First, we are taking all of this one day at a time. My husband and I check in each night, lay out our work schedules for the following day, and come up with a plan of attack. Sometimes it works, sometimes it doesn’t. But we have simply agreed to do our best and adjust as we can.

As far as the kids’ education - as soon as schools started to close, social media blew up with advice from parents and teachers everywhere about structure and schedules and how to keep your kids on track. It was, in a word, overwhelming. I am a lot of things, but cut out to be a grade-school teacher? Nope. Also - how do you create structure at home with two very active and loud boys while both parents are attempting to work full-time, just a few feet away? With some serious flexibility, that’s how.

So, while we do have a school schedule for the kids and tag-team supervision, we are also letting them sleep in, stay in their pajamas all day if they want, and stay up later than usual. Soon, the school will be stepping in with distance learning, but how effective that will be is yet to be determined. We are also relying heavily on technology. Yes, we have worksheets and books – but sometimes science class is a video on cheetahs or the ocean. Homeschool Pop on YouTube has come in handy for math, history and music lessons. And some days we just throw up our hands and let them play Nintendo all day.

We also recognized quickly that before their education and our busy jobs – we needed to take care of not just our physical health but our mental health. My anxiety about all of this has been through the roof, and my husband is stressed out on the best of days. So, we’ve been paying extra attention to our sleep, our nutrition, practicing self-care, and carving out time to exercise. And thankfully, MHA has compiled a lot of resources for parents and caregivers that has helped us talk about COVID-19 and ensure we are taking care of the kids’ overall mental health as well.

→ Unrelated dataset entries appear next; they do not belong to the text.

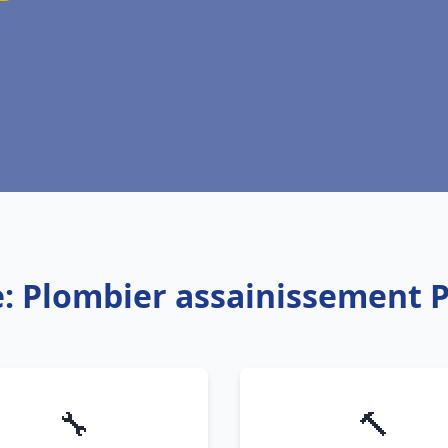
e: Plombier assainissement P
🔧
🔨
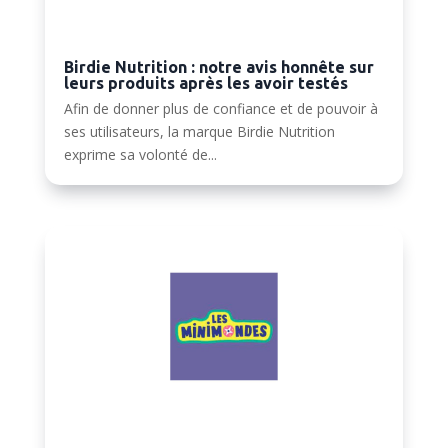
Birdie Nutrition : notre avis honnête sur
leurs produits après les avoir testés
Afin de donner plus de confiance et de pouvoir à
ses utilisateurs, la marque Birdie Nutrition
exprime sa volonté de...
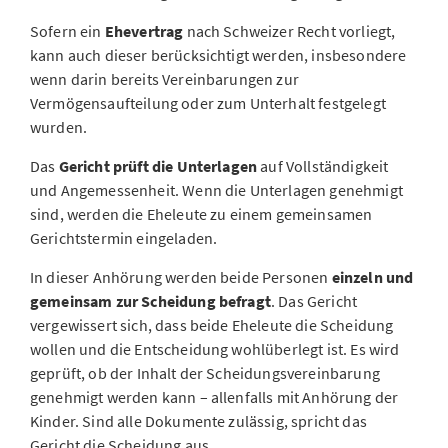
Sofern ein
Ehevertrag
nach Schweizer Recht vorliegt,
kann auch dieser berücksichtigt werden, insbesondere
wenn darin bereits Vereinbarungen zur
Vermögensaufteilung oder zum Unterhalt festgelegt
wurden.
Das
Gericht prüft die Unterlagen
auf Vollständigkeit
und Angemessenheit. Wenn die Unterlagen genehmigt
sind, werden die Eheleute zu einem gemeinsamen
Gerichtstermin eingeladen.
In dieser Anhörung werden beide Personen
einzeln und
gemeinsam zur Scheidung befragt
. Das Gericht
vergewissert sich, dass beide Eheleute die Scheidung
wollen und die Entscheidung wohlüberlegt ist. Es wird
geprüft, ob der Inhalt der Scheidungsvereinbarung
genehmigt werden kann – allenfalls mit Anhörung der
Kinder. Sind alle Dokumente zulässig, spricht das
Gericht die Scheidung aus.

Finally, we are doing our best to look at the positive and to take the opportunity for family time, that under normal circumstances would be impossible with our schedules. So, while it is stressful – and only week 2 – we are trying to incorporate as much fun as we can to create family memories. We are doing daily bike rides, coloring together, having dance parties, watching movies, and challenging each other on Mario Kart.

Along with the rest of the world, we just have to wait and see what happens. But we are remembering to breathe, to give ourselves some grace, and to remember that the kids are alright. We will get through this.